Yes, you can freeze celery, but keep in mind that freezing can change its texture. Blanching the celery before freezing is recommended to preserve color and texture. Frozen celery is best used in cooked dishes like soups, stews, and casseroles, where the change in texture is less noticeable.

Some of the key celery-growing regions include the United States, with California, Florida, and Michigan being notable celery-growing states. In Europe, celery is cultivated in several countries, with France, Spain, and Italy being prominent celery producers. Canada, specifically Ontario, is involved in celery cultivation, and in Asia, countries like China and India grow celery to meet domestic demand and sometimes export to other regions. These regions provide the ideal growing conditions, such as well-drained, fertile soil and a temperate climate, for celery to flourish. 

How to cook & serve celery

Sautéed: Sautéing celery in a bit of oil or butter brings out its natural sweetness and adds a pleasant caramelized flavor. It’s a fantastic addition to stir-fries, pasta dishes, or vegetable medleys. You can season it with herbs and spices for extra flavor.

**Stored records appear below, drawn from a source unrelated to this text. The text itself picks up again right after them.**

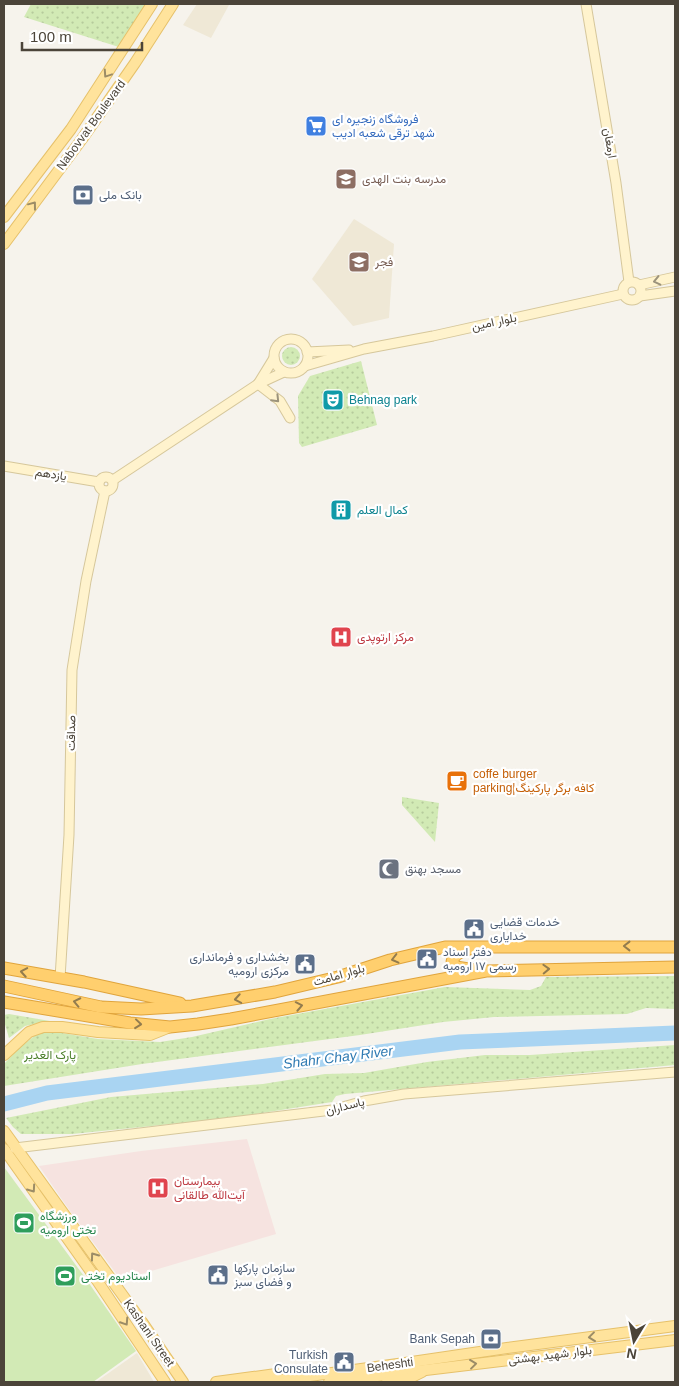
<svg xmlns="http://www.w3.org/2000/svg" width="679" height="1386" font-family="Arial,Vazirmatn,sans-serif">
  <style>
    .education { fill: #efe8d6 }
    .medical { fill: #f6e3e0 }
    .green { fill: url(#green-dots) }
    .pitch { fill: #d2eab5 }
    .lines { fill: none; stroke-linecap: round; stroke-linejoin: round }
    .river { stroke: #a9d4f2; stroke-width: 15 }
    .secondary-casing { stroke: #d6c79b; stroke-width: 11 }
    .primary-casing { stroke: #e6c16a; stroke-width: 12 }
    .highway-casing { stroke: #e0a43c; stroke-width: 13 }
    .secondary { stroke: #fff3cd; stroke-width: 9 }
    .primary { stroke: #ffe39c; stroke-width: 10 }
    .highway { stroke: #ffcf6e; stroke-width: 11 }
    .oneway { stroke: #9c8c66 }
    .oneway2 { stroke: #9c937c }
    .oneway3 { stroke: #937c4e }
    .labels { text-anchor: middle; stroke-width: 4.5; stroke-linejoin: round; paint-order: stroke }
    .shop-label { font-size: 12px; fill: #366cbe; stroke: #fff; text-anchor: start }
    .street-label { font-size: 12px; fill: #4b4439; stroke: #fff }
    .education-label { font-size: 12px; fill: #785e54; stroke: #fff; text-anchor: start }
    .service-label { font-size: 12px; fill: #4e5e75; stroke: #fff; text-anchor: start }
    .culture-label { font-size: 12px; fill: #0d838f; stroke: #fff; text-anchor: start }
    .health-label { font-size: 12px; fill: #be3a42; stroke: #fff; text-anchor: start }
    .food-label { font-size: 12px; fill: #c56008; stroke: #fff; text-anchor: start }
    .worship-label { font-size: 12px; fill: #5b616d; stroke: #fff; text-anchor: start }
    .park-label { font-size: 12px; fill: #4a7f2a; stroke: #fff }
    .leisure-label { font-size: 12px; fill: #27864d; stroke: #fff; text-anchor: start }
    .water-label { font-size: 14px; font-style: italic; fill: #2e7ab2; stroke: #fff }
  </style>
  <defs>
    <pattern id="green-dots" width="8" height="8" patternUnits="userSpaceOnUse" patternTransform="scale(1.25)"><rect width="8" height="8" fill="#d2eab5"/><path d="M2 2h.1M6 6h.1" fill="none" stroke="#b6ca9c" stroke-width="1.8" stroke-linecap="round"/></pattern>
  </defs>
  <rect width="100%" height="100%" fill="#f6f3ec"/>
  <g class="education">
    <path d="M197,4L229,5L211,38L183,25Z"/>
    <path d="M354,219L394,244L389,318L353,326L312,279Z"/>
    <path d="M137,1353L154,1382H96Z"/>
  </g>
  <path class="medical" d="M247,1139L276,1234L121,1280L70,1211L39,1166L141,1151Z"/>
  <g class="green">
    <path d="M31,4H151L122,48L24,17Z"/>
    <circle cx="291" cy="356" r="9"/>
    <path d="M361,361L377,425L302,447L299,443L298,396L310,376Z"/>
    <path d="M402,797L439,803L435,842L402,805Z"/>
    <path d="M675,976V1009L646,1008L627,1014L494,1017L443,1022L360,1035L142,1064L4,1086V1064L19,1048L37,1034L50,1031L98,1039L160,1042L192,1037L270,1019L445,987L530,990L541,986L546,977Z"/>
    <path d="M9,1014L50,1021L25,1026L9,1038L4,1021V1015Z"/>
    <path d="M675,1045V1065L345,1094L336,1096L332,1102L231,1118L72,1134H21L13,1127L6,1118L111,1097L263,1084L325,1074L364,1073L427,1062L485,1055H530Z"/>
  </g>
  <path class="pitch" d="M4,1167L86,1279L136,1351L93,1382H4Z"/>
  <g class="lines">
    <path class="river" d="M4,1104L47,1093L460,1042L675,1033"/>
    <g class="secondary-casing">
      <g id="secondary">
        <path d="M586,4L616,183L629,282"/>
        <circle cx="632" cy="291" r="9"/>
        <path d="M639,285L675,277"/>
        <path d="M640,296L675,291"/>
        <circle cx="291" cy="356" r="17"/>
        <path d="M307,352L349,350"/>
        <path d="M305,366L364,349L433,336L623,294"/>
        <path d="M258,384L280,401L290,418"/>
        <path d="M258,384L274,358"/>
        <path d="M4,466L99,482"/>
        <circle cx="106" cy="484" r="7"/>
        <path d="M113,480L258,384L284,372"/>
        <path d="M60,978L69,835L72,670L86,581L105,491"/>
        <path d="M15,1148L332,1110L364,1101L404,1094L675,1072"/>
      </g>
    </g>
    <g class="primary-casing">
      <g id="primary">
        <path d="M4,217L71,129L152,4"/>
        <path d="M4,244L82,139L135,63L173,4"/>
        <path d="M4,1055L29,1032L43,1027H62L98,1032L150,1035L170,1027"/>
        <path d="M4,1131L142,1322L183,1382"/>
        <path d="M4,1149L94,1276L165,1382"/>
        <path d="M216,1382L276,1374"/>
        <path d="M266,1382L405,1363L507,1348L675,1326"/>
        <path d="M329,1382L409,1372L675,1340"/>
        <path d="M387,1382L408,1379L422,1372"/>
      </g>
    </g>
    <g class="highway-casing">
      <g id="highway">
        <path d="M469,949C462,952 454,953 452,962L456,967L475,970"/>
        <path d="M4,968L84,982L180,1003"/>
        <path d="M4,986L101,1007L141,1009L192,1006L275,992L338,977L390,960L445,947H675"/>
        <path d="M4,1002L130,1023L170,1027L198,1024L231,1019L486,971L675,967"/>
      </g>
    </g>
    <use href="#secondary" class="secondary"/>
    <use href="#primary" class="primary"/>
    <use href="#highway" class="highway"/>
  </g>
  <defs><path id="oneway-chevron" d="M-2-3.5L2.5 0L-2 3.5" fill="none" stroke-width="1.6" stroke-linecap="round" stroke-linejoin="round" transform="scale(1.25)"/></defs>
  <g class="oneway">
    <use href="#oneway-chevron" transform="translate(107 74) rotate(124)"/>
    <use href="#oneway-chevron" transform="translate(33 205) rotate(-53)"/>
    <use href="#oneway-chevron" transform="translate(32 1189) rotate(55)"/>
    <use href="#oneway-chevron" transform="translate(94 1256) rotate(-126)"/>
    <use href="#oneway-chevron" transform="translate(125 1322) rotate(57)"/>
    <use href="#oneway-chevron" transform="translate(592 1337) rotate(173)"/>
    <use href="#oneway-chevron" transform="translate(473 1364) rotate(-7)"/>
  </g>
  <g class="oneway2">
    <use href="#oneway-chevron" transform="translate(657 281) rotate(167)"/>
    <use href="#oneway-chevron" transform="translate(276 399) rotate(46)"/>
  </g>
  <g class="oneway3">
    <use href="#oneway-chevron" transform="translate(627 946) rotate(-180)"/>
    <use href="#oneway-chevron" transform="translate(395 959) rotate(166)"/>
    <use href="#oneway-chevron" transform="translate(546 969) rotate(-2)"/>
    <use href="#oneway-chevron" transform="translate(24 972) rotate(-170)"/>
    <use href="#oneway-chevron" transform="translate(238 999) rotate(170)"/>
    <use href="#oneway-chevron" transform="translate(77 1002) rotate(-168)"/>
    <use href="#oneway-chevron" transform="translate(299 1006) rotate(-11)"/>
    <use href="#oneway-chevron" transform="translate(138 1024) rotate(6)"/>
  </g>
  <defs>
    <g id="supermarket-square" transform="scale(1.125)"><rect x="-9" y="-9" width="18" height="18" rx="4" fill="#3f7fe0" stroke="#fff"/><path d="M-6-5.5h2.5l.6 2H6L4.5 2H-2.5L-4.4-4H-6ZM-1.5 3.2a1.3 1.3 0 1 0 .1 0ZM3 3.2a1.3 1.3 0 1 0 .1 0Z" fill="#fff"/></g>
    <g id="school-square" transform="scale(1.125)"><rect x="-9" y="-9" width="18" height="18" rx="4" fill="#8d6e63" stroke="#fff"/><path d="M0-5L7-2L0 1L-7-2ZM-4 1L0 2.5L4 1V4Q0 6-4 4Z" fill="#fff"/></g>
    <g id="bank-square" transform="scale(1.125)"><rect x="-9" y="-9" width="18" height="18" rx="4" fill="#5c6f8a" stroke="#fff"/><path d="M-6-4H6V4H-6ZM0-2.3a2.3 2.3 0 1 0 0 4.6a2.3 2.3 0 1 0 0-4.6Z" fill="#fff"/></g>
    <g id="theatre-square" transform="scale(1.125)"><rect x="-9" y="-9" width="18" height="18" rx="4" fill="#0f9aa8" stroke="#fff"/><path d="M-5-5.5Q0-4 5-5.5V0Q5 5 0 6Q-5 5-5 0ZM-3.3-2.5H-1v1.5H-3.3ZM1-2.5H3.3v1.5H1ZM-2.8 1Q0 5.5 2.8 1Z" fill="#fff"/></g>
    <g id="building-square" transform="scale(1.125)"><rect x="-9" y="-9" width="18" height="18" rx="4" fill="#0f9aa8" stroke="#fff"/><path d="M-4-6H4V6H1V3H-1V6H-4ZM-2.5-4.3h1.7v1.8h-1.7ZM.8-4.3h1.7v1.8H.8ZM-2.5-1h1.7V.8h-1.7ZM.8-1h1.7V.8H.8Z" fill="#fff"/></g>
    <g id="hospital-square" transform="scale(1.125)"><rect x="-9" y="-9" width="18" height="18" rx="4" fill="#e0444e" stroke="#fff"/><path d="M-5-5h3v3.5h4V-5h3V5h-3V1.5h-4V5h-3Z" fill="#fff"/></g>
    <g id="cafe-square" transform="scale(1.125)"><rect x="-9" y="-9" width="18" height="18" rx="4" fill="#e8710a" stroke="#fff"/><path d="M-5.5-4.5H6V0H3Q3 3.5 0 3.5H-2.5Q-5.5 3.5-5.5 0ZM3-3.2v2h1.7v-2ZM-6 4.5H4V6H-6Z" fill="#fff"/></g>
    <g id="mosque-square" transform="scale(1.125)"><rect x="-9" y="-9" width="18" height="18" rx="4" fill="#6b7280" stroke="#fff"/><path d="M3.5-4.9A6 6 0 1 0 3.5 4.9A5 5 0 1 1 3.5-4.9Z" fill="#fff"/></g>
    <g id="civic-square" transform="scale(1.125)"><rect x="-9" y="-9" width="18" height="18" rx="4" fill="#5c6f8a" stroke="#fff"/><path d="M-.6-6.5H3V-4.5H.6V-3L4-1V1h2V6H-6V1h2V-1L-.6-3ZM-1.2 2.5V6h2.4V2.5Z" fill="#fff"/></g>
    <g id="stadium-square" transform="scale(1.125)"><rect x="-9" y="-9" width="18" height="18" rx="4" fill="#2e9e5b" stroke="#fff"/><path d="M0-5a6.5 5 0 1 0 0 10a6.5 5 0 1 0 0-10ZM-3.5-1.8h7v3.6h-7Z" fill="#fff"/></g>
  </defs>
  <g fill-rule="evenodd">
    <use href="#supermarket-square" x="316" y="126"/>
    <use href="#school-square" x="346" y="179"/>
    <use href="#bank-square" x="83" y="195"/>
    <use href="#school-square" x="359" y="262"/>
    <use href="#theatre-square" x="333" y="400"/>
    <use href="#building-square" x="341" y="510"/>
    <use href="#hospital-square" x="341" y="637"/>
    <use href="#cafe-square" x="457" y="781"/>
    <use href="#mosque-square" x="389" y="869"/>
    <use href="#civic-square" x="474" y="929"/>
    <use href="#civic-square" x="427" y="959"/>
    <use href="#civic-square" x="305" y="964"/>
    <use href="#hospital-square" x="158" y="1188"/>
    <use href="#stadium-square" x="24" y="1223"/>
    <use href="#civic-square" x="218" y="1275"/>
    <use href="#stadium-square" x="65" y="1276"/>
    <use href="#bank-square" x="491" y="1339"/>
    <use href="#civic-square" x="344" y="1362"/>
  </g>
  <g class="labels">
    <g class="shop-label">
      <text x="332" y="123">فروشگاه زنجیره ای<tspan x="332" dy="14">شهد ترقی شعبه ادیب</tspan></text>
    </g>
    <g class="street-label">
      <text transform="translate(91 125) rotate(-54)" y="4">Nabovvat Boulevard</text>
      <text transform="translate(610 143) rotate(80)" y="4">ارمغان</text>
      <text transform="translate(494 322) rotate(-12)" y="4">بلوار امین</text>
      <text transform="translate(51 474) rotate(9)" y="4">یازدهم</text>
      <text transform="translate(71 733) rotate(-89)" y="4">صداقت</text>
      <text transform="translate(339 975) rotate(-16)" y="4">بلوار امامت</text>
      <text transform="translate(345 1106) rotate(-14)" y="4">پاسداران</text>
      <text transform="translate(149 1333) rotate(55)" y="4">Kashani Street</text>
      <text transform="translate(550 1355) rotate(-7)" y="4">بلوار شهید بهشتی</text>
      <text transform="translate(390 1365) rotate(-8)" y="4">Beheshti</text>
    </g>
    <g class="education-label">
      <text x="362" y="183">مدرسه بنت الهدی</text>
      <text x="375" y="266">فجر</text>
    </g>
    <g class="service-label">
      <text x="99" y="199">بانک ملی</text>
      <text x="490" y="926">خدمات قضایی<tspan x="490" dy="14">خدایاری</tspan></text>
      <text x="443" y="956">دفتر اسناد<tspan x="443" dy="14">رسمی ۱۷ ارومیه</tspan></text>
      <text x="289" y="961" text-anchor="end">بخشداری و فرمانداری<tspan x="289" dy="14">مرکزی ارومیه</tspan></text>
      <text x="234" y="1272">سازمان پارکها<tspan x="234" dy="14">و فضای سبز</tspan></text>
      <text x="475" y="1343" text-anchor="end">Bank Sepah</text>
      <text x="328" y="1359" text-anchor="end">Turkish<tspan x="328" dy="14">Consulate</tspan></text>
    </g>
    <g class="culture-label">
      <text x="349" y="404">Behnag park</text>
      <text x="357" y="514">کمال العلم</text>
    </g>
    <g class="health-label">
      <text x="357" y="641">مرکز ارتوپدی</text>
      <text x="174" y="1185">بیمارستان<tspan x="174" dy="14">آیت‌الله طالقانی</tspan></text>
    </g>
    <g class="food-label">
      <text x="473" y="778">coffe burger<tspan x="473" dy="14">parking|کافه برگر پارکینگ</tspan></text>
    </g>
    <g class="worship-label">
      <text x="405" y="873">مسجد بهنق</text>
    </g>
    <g class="park-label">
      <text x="50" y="1059">پارک الغدیر</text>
    </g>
    <g class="leisure-label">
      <text x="40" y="1220">ورزشگاه<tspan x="40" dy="14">تختی ارومیه</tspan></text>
      <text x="81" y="1280">استادیوم تختی</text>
    </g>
    <g class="water-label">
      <text transform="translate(338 1057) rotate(-7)" y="5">Shahr Chay River</text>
    </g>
  </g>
  <rect width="679" height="1386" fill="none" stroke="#4b4439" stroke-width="10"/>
  <g transform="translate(634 1341) rotate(190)" stroke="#ffffff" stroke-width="4" paint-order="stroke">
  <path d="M0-4L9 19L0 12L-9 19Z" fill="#4b4439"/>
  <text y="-8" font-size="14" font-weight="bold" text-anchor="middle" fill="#4b4439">N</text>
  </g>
  <path d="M22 42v8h120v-8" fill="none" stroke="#4b4439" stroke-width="2.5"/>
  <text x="30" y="42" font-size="15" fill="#4b4439" stroke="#ffffff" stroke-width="4" paint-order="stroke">100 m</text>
</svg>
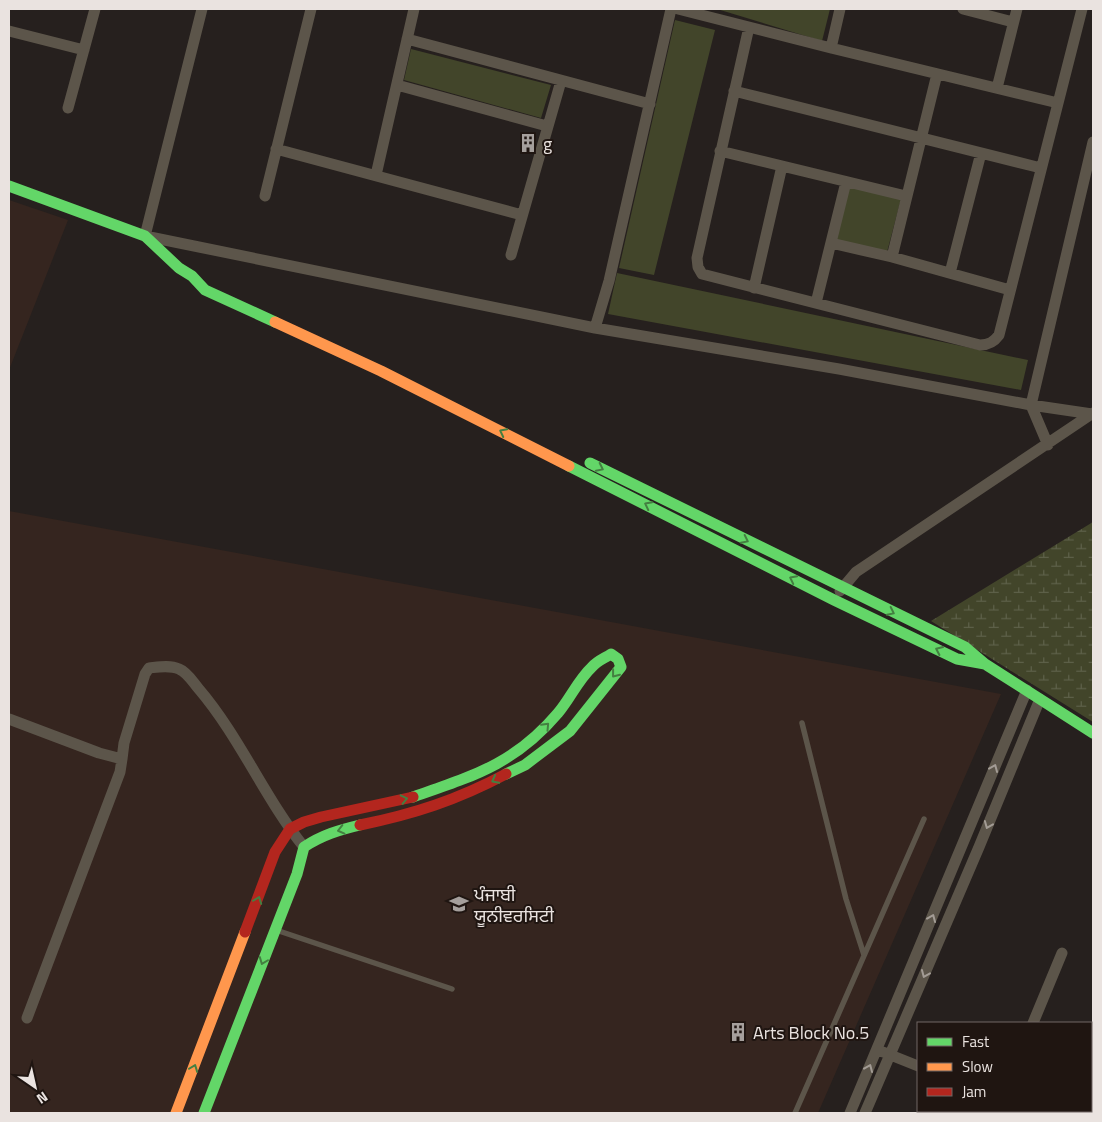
<svg xmlns="http://www.w3.org/2000/svg" width="1102" height="1122" viewBox="0 0 1102 1122" font-family="'Titillium Web','Noto Sans Gurmukhi',sans-serif">
<defs>
<pattern id="wetland-marsh" width="20" height="14" patternUnits="userSpaceOnUse" patternTransform="scale(1.25)"><rect width="20" height="14" fill="#42452a"/><path d="M1 5h8M5 5V1M11 12h8M15 12V8" fill="none" stroke="#5d6049"/></pattern>
</defs>
<rect width="100%" height="100%" fill="#26201e"/>
<path fill="#35251f" d="M9 200 68 220 9 370Z
M9 511 1001 694 818 1113H9Z"/>
<path fill="#42452a" d="M717 9H830L822 41Z
M675 20 715 30 654 275 619 268Z
M411 49 551 85 541 118 404 80Z
M849 187 901 199 887 252 836 240Z
M617 273 1028 360 1021 390 608 314Z"/>
<path fill="url(#wetland-marsh)" d="M1093 522V722L931 621Z"/>
<g fill="none" stroke-linecap="round" stroke-linejoin="round">
<path stroke="#5c554a" stroke-width="5.5" d="M802 723 846 899 864 955
M276 930 452 989
M795 1113 924 819"/>
<path stroke="#5c554a" stroke-width="11" d="M202 9 145 236 595 328 839 369 1031 405 1092 414
M678 9 831 48 840 9
M963 9 1013 22
M749 27 697 258 698 267 702 274 980 345C989 345 994 342 999 335L1082 9
M9 31 84 50
M407 39 650 104
M831 48 1058 103
M937 74 892 257 1010 290
M397 85 547 126
M997 88 1017 9
M734 91 1041 168
M68 108 95 9
M276 149 522 215
M720 151 906 196
M376 175 414 9
M265 196 311 9
M831 243 892 257
M511 255 561 81
M950 273 981 153
M754 288 782 166
M816 303 846 182
M595 328 609 281 671 9
M1048 445 1031 405 1093 142
M840 591 856 572 1093 413
M9 719 99 753 122 759 124 743 145 674 149 668C159 667 170 665 179 669 187 672 193 682 198 688 240 737 264 797 304 847
M27 1018 120 772 122 759
M1033 1023 1062 953
M883 1052 918 1066
M1091 1092 1093 1096
M1026 1111 1032 1113
M850 1113 1027 690
M865 1113 979 847 1040 699
M995 1113 997 1111"/>
<path stroke="#63d668" stroke-width="11" d="M9 186 145 236 179 268 192 276 205 290 275 322
M590 463 965 647 985 664 1093 733
M569 466 834 600 957 659 985 664
M413 797C473 776 515 764 558 713 570 699 578 680 592 667 597 661 605 658 611 654L618 659 621 667 570 731 525 765 506 774
M204 1113 297 874 304 847C322 835 339 830 360 825"/>
<path stroke="#ff974d" stroke-width="11" d="M275 322 381 371 569 466
M176 1113 245 932"/>
<path stroke="#b3261e" stroke-width="11" d="M360 825C414 814 457 800 506 774
M245 932 275 852 290 829 304 822 321 817 413 797"/>
</g>
<defs><path id="oneway-chevron" d="M-2-3.5L2.5 0L-2 3.5" fill="none" stroke-width="1.6" stroke-linecap="round" stroke-linejoin="round" transform="scale(1.25)"/></defs>
<g stroke="#447f41">
<use href="#oneway-chevron" transform="translate(503 432) rotate(-153)"/>
<use href="#oneway-chevron" transform="translate(600 468) rotate(26)"/>
<use href="#oneway-chevron" transform="translate(648 505) rotate(-153)"/>
<use href="#oneway-chevron" transform="translate(745 540) rotate(26)"/>
<use href="#oneway-chevron" transform="translate(793 579) rotate(-153)"/>
<use href="#oneway-chevron" transform="translate(891 612) rotate(26)"/>
<use href="#oneway-chevron" transform="translate(939 650) rotate(-155)"/>
<use href="#oneway-chevron" transform="translate(615 674) rotate(128)"/>
<use href="#oneway-chevron" transform="translate(546 726) rotate(-47)"/>
<use href="#oneway-chevron" transform="translate(495 780) rotate(152)"/>
<use href="#oneway-chevron" transform="translate(404 799) rotate(-13)"/>
<use href="#oneway-chevron" transform="translate(341 830) rotate(166)"/>
<use href="#oneway-chevron" transform="translate(258 900) rotate(-69)"/>
<use href="#oneway-chevron" transform="translate(263 961) rotate(111)"/>
<use href="#oneway-chevron" transform="translate(194 1068) rotate(-69)"/>
</g>
<g stroke="#a39c95">
<use href="#oneway-chevron" transform="translate(994 768) rotate(-67)"/>
<use href="#oneway-chevron" transform="translate(988 825) rotate(112)"/>
<use href="#oneway-chevron" transform="translate(932 918) rotate(-67)"/>
<use href="#oneway-chevron" transform="translate(925 974) rotate(113)"/>
<use href="#oneway-chevron" transform="translate(869 1068) rotate(-67)"/>
</g>
<defs>
<g id="building-bare" transform="scale(1.5)"><path d="M-4-6H4V6H1V3H-1V6H-4ZM-2.5-4.3h1.7v1.8h-1.7ZM.8-4.3h1.7v1.8H.8ZM-2.5-1h1.7V.8h-1.7ZM.8-1h1.7V.8H.8Z" fill="#a59f9c" stroke="#1f1511" stroke-width="2.5" paint-order="stroke"/></g>
<g id="university-bare" transform="scale(1.5)"><path d="M0-5L7-2L0 1L-7-2ZM-4 1L0 2.5L4 1V4Q0 6-4 4Z" fill="#a59f9c" stroke="#1f1511" stroke-width="2.5" paint-order="stroke"/></g>
</defs>
<g fill-rule="evenodd">
<use href="#building-bare" x="528" y="143"/>
<use href="#university-bare" x="459" y="904"/>
<use href="#building-bare" x="738" y="1032"/>
</g>
<g text-anchor="middle" dominant-baseline="central" stroke-width="4" stroke-linejoin="round" paint-order="stroke">
<g font-size="18" fill="#eae3e0" stroke="#1f1511" text-anchor="start">
<text x="543" y="143">g</text>
<text x="474" y="894">ਪੰਜਾਬੀ<tspan x="474" dy="21">ਯੂਨੀਵਰਸਿਟੀ</tspan></text>
<text x="753" y="1032">Arts Block No.5</text>
</g>
</g>
<rect width="1102" height="1122" fill="none" stroke="#eae3e0" stroke-width="20"/>
<rect x="917" y="1022" width="175" height="90" fill="#1f1511" stroke="#706764"/>
<rect x="927" y="1038" width="25" height="8" fill="#63d668" stroke="#706764"/>
<text x="962" y="1047" font-size="15" fill="#eae3e0">Fast</text>
<rect x="927" y="1063" width="25" height="8" fill="#ff974d" stroke="#706764"/>
<text x="962" y="1072" font-size="15" fill="#eae3e0">Slow</text>
<rect x="927" y="1088" width="25" height="8" fill="#b3261e" stroke="#706764"/>
<text x="962" y="1097" font-size="15" fill="#eae3e0">Jam</text>
<g transform="translate(35 1087) rotate(146)" stroke="#1f1511" stroke-width="4" paint-order="stroke">
<path d="M0-4L9 19L0 12L-9 19Z" fill="#eae3e0"/>
<text y="-8" font-size="14" font-weight="bold" text-anchor="middle" fill="#eae3e0">N</text>
</g>
</svg>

Roasted: Roasting celery transforms its texture and flavor. Toss it with olive oil, salt, and pepper, then roast until tender and slightly crispy. Roasted celery pairs well with meats, such as chicken or pork, and can also be used in grain-based salads.

Steamed: Steaming celery preserves its crispness and vibrant color while making it slightly more tender. Steamed celery works wonderfully in side dishes or as a stand-alone vegetable with a light sauce. It’s an excellent choice for maintaining its nutritional value.

Braised: Braising celery involves cooking it slowly in a flavorful liquid, like broth or wine. This method imparts a rich taste and can be served as a side dish or used to enhance the flavor of stews and soups.

Soups and Stews: Celery is a classic ingredient in soups, stocks, and stews. It adds depth, aroma, and a subtle earthy flavor. Serve it alongside a medley of vegetables, meat, or legumes for a hearty and nutritious meal.

Raw Celery: Of course, celery can also be enjoyed raw in salads, for dipping or spreading with peanut butter or cream cheese, or on a crudité platter. 

Celery’s adaptability allows it to complement a wide range of ingredients, including meats, grains, legumes, and other vegetables. Experiment with different cooking methods and pairings to discover your favorite way to enjoy this versatile veggie!